Alternative fund firms should be on high alert for cyber threats. The big banks have effectively steeled themselves against attacks, so the thieves are going after the next tier of financial firms—the ones who move large amounts of money in and out of bank accounts.
That was the central message from the panel on Cyber Threats, Fraud, and Cloud Computing at the Managed Funds Association MFA West conference in Los Angeles on March 7 and 8. Security professionals from large financial institutions, fund compliance officers, and a special agent from the FBI were on the panel.
According to the FBI, the world’s largest banks are spending as much as $1 billion per year on cyber defenses, making themselves virtually impenetrable. As a result, attackers are targeting asset and fund managers as conduits into the banking system. Fund firms are vulnerable to material losses and severe reputational damage in a successful breach.
So what should fund managers be doing to mitigate their vulnerabilities? While several defensive technologies are available, the human factor is the weakest link in the cybersecurity chain. Email “phishing” and social engineering are still the most prevalent and effective attack methods despite many highly publicized incidents. These are techniques used to deceive employees into clicking on attachments or links that launch malware or to steal credentials that allow entry into a firm’s network. Effective training to prevent your staff from falling prey to such deception is the essential first line of defense. Ironically, high-level executives are often prime victims of social engineering because they have not been as well trained as staff members to recognize fraudulent behavior.
Fund managers are also vulnerable through their service providers, the panel noted. It is essential to assess prospective service providers’ security posture during due diligence, and contracts should explicitly require vendors to notify your firm if they are breached.

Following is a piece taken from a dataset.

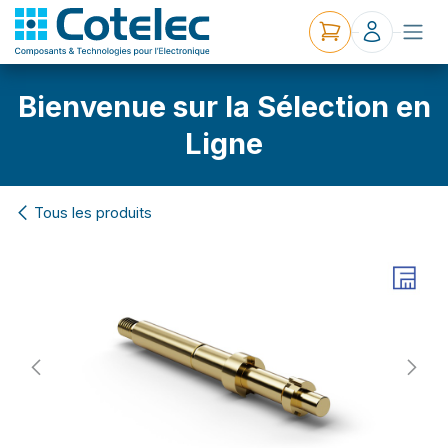
Bienvenue sur la Sélection en
Ligne
Tous les produits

Firms and vendors using large, brand-name public cloud providers may be lulled into a false sense of security, when in fact those providers take responsibility for securing only their own infrastructure and services. Users are responsible for securing their own data and applications running in public cloud environments. It’s important to understand precisely where the provider’s responsibility ends and yours begins.
Private clouds are another matter. Outsourcing providers that host applications in their own private cloud instances will likely assume greater responsibility for security. However, fund managers should monitor them regularly to ensure they are keeping their end of the bargain, with periodic audits to prove it.
Because of the heightened regulatory scrutiny on cybersecurity, fund managers are often reluctant to report breaches for fear of being sanctioned for weak controls. The FBI says this is a mistake. The bureau does not have any regulatory role, nor is it obligated to report incidents to any other agency. The FBI’s sole concerns are catching the perpetrators and making the victims whole. The FBI boasts a fairly impressive 82% cyber theft recovery rate. Do not hesitate to report a breach to the FBI. And don’t delay—given how fast money can move to offshore accounts, the first 48 hours are critical.
The FBI suggests checking out its Internet Crime Complaint Center for tips and to familiarize yourself with the incident reporting process to get ahead of potential attacks.